— Start PASSAGE PROVIDED —
(9AM EST – promoted by Nightprowlkitty)
I met Barack Obama in September of 2007. Before I go any further, I need to qualify that I wasn’t granted much more than a handshake. Still, at the time I remember being quite excited at the prospect. The venue was the Georgia World Congress Center in Atlanta and as one of several volunteers I was assigned specifically to crowd control. A large gathering of people being correctly corralled and directed into the room where the event would be held, I settled in like everyone else to enjoy the presentation. After a lengthy number of speakers that came before Obama, most notably the R&B singer Usher, the candidate himself finally appeared. Unsurprisingly, he was as good as advertised and I found myself nodding along with every point he made. Oprah had but recently endorsed him, though he was still very much in a distant second place to Hillary Clinton.
Three-quarters of the way through his speech, all volunteers were shuttled over to an adjacent room away from the crowds, so that then-Senator Obama could thank us. Visible in every corner of the room were Secret Service members in matching sunglasses and dark suits. Volunteers were divided into small clusters based on precisely where we called home. Communication issues regarding volunteers were unfortunately present and so as a result I felt quite out of place there, having been told to wear a blue shirt rather than a white one. Later, as the crowds were filing out, and Candidate Obama had long since departed, I would discover that lodging accommodations had been botched, leaving my group frantically scrambling for a place to sleep that night. Plans for what we had been promised turned out to have never been made in the first place. Instead, I ended up spending the night sleeping on the floor of a campaign coordinator’s relative, a last minute arrangement that seemed to have been made out of pity.
This isn’t unusual. Many campaigns give short-shift to volunteers, which is unfortunate. To them, we’re utterly expendable and since money isn’t an issue, we take a low priority. It bothers me quite a lot when an air of self-importance is adopted by any member of a campaign wearing a suit, on payroll, and granted a measure of authority. This is I also saw, albeit at a low level. Remember again that at this relatively early stage of the campaign, Barack Obama was down a good twenty-five to thirty points to someone else, who most assumed would be the eventual Democratic nominee. I’ve seen this same dynamic at play with other campaigns who are running competitive races but still aren’t much more than promising newcomers.
— End PASSAGE PROVIDED —
— Start TASK INPUT —
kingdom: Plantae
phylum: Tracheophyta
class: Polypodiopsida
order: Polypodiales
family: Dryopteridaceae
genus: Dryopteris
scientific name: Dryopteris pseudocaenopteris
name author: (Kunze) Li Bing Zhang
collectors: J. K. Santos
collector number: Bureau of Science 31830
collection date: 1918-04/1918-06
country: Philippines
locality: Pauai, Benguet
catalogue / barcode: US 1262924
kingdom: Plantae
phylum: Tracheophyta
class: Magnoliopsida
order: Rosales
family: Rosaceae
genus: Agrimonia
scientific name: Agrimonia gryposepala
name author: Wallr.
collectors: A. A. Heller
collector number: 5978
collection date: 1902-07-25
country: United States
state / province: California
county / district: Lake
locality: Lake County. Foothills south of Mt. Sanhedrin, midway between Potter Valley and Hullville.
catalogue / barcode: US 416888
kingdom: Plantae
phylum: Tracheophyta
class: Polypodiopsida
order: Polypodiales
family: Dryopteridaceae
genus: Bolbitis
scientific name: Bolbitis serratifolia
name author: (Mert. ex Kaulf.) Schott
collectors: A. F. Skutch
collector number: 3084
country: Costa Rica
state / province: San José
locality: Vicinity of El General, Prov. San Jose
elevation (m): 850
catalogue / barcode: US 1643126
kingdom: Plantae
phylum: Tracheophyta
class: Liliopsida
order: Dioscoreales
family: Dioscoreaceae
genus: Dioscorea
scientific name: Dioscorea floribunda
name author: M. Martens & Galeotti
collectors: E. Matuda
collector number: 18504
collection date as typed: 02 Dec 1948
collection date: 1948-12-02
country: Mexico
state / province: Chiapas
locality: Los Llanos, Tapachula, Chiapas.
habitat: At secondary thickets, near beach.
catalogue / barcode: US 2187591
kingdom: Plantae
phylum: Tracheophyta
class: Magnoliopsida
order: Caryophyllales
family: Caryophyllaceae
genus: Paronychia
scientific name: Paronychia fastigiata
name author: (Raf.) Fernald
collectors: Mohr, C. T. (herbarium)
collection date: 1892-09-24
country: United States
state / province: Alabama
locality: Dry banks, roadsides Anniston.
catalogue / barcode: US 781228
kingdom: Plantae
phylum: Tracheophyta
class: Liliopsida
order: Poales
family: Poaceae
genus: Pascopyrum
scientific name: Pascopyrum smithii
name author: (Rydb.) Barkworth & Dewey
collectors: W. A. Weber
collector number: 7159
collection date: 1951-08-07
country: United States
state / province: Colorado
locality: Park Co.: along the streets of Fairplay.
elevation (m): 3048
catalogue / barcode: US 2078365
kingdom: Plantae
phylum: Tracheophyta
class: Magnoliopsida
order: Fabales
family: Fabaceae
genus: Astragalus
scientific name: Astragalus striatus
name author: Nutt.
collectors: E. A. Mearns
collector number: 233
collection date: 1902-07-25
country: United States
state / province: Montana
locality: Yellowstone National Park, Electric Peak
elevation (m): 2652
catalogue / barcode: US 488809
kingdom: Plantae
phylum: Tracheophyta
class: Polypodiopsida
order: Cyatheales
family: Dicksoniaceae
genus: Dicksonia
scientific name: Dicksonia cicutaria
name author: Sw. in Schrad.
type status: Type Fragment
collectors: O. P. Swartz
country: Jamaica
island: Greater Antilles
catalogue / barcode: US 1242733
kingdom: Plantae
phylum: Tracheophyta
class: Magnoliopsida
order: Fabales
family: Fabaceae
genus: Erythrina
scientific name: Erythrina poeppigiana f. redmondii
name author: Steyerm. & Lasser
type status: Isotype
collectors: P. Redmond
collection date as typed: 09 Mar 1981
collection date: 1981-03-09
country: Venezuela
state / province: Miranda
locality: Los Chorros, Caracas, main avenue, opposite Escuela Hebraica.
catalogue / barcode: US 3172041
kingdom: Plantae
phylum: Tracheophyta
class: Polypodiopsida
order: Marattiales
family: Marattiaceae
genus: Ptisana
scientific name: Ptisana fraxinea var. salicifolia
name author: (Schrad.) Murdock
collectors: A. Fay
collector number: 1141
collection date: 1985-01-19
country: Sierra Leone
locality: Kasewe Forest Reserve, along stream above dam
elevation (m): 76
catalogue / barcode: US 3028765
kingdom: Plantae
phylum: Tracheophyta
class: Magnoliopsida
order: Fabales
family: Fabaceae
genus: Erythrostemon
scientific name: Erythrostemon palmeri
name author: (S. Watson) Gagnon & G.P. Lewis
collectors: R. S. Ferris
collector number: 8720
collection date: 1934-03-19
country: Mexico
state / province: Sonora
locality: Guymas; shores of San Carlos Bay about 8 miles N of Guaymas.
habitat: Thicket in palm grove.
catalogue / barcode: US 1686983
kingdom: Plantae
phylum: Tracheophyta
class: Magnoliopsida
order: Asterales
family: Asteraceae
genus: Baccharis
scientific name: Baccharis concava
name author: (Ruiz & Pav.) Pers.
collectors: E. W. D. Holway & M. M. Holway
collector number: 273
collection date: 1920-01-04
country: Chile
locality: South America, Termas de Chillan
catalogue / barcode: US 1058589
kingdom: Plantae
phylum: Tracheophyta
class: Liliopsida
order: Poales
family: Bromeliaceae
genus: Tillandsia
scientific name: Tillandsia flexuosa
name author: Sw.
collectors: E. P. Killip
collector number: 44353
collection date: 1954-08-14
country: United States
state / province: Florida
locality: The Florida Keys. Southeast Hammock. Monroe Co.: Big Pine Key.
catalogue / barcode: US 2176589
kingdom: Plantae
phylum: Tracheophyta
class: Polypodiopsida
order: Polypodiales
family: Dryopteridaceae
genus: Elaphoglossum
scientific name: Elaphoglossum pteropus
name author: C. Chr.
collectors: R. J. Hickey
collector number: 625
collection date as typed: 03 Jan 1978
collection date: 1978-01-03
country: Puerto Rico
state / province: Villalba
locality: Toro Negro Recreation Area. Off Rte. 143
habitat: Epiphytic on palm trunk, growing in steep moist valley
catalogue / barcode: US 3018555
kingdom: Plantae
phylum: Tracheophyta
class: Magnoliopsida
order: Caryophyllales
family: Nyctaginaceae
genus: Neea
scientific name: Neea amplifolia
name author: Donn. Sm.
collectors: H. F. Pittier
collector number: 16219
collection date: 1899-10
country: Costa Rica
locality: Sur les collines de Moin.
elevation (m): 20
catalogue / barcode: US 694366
— End TASK INPUT —
■ PROBLEMS TO WORK ON
(a) Reproduce the plant specimen rows word for word, from the first row down to the line containing "locality: Vicinity of", with both of those lines included.
(b) Carry the account of volunteering for Obama's 2007 campaign further, starting right after its final sentence.

■ RESULTS IN ORDER
(a)
kingdom: Plantae
phylum: Tracheophyta
class: Polypodiopsida
order: Polypodiales
family: Dryopteridaceae
genus: Dryopteris
scientific name: Dryopteris pseudocaenopteris
name author: (Kunze) Li Bing Zhang
collectors: J. K. Santos
collector number: Bureau of Science 31830
collection date: 1918-04/1918-06
country: Philippines
locality: Pauai, Benguet
catalogue / barcode: US 1262924
kingdom: Plantae
phylum: Tracheophyta
class: Magnoliopsida
order: Rosales
family: Rosaceae
genus: Agrimonia
scientific name: Agrimonia gryposepala
name author: Wallr.
collectors: A. A. Heller
collector number: 5978
collection date: 1902-07-25
country: United States
state / province: California
county / district: Lake
locality: Lake County. Foothills south of Mt. Sanhedrin, midway between Potter Valley and Hullville.
catalogue / barcode: US 416888
kingdom: Plantae
phylum: Tracheophyta
class: Polypodiopsida
order: Polypodiales
family: Dryopteridaceae
genus: Bolbitis
scientific name: Bolbitis serratifolia
name author: (Mert. ex Kaulf.) Schott
collectors: A. F. Skutch
collector number: 3084
country: Costa Rica
state / province: San José
locality: Vicinity of El General, Prov. San Jose

(b)
Returning to the event, by the time it came to actually meet the candidate, I have to say I was not in the best of spirits. As a matter of fact, I was quite annoyed from being forced to endure a two-and-a-half hour car trip beforehand with a person whose opinions offended me. I’m sure that I probably scowled at the candidate as I offered my hand. His attitude was surprisingly cool and distant, essentially brushing me off. He ignored my handshake altogether, motioning with his eyes that he would only grant me the request if I bunched in tightly to other people gathered closely together. It seemed a bit robotic, really, which I found more perplexing and odd than upsetting. I did shake his hand, but only grabbed the tip of it as he brushed by, on his way to the next group stationed to the left of mine.
For all I know, he may have felt threatened somehow by me. To this day, I’m not really sure what he was thinking. He may have brushed me off as a kind of purely defensive response. But what I do recall vividly is that my personal opinion of Barack Obama was now at odds with the public face I admired so much. This was further highlighted when there was some confusion about where the Senator was to walk next within the room, whereupon he made a few choice sarcastic remarks directed at his staff. Of course, all this didn’t change my desire to vote for him come the day of the primary, but it did grant some insight into who he was away from the stage and the podium, though at the time I didn’t know enough about him to connect the dots. Certainly we’re all inclined to have bad days from time to time, but now, more than three years after the fact, I can’t help but think I was getting something of an early clue of Obama’s response to situations that are potentially hostile and negative.
After the Mid-Congressional elections, everyone’s got a theory or opinion about how such promise and power turned so quickly to disappointment. I’m not writing this to posit my own, nor do I want to pile on and be another voice beating up on the President. Kicking a person when they are down is something I’d just as soon avoid, even for Republicans when it eventually becomes their turn again to reap wholesale scorn. But I would, however, like to question how it is that a person’s public persona might be at such odds with his private conduct. Obama the orator has a way of speaking to a person as though he knows you intimately, which is not always how he appears face to face. This fundamental disconnect, if answered properly, might provide much in the way of valuable insight on all sorts of levels. I’m fairly certain that even the most partisan Obama loyalist might have a story or two to tell along the same lines as mine, albeit one unlikely to surface unless the Administration completely self-destructs or the President fails to win a second term in 2012. There may lie no drama behind the curtain, but an chilly lack of oxygen isn’t much better.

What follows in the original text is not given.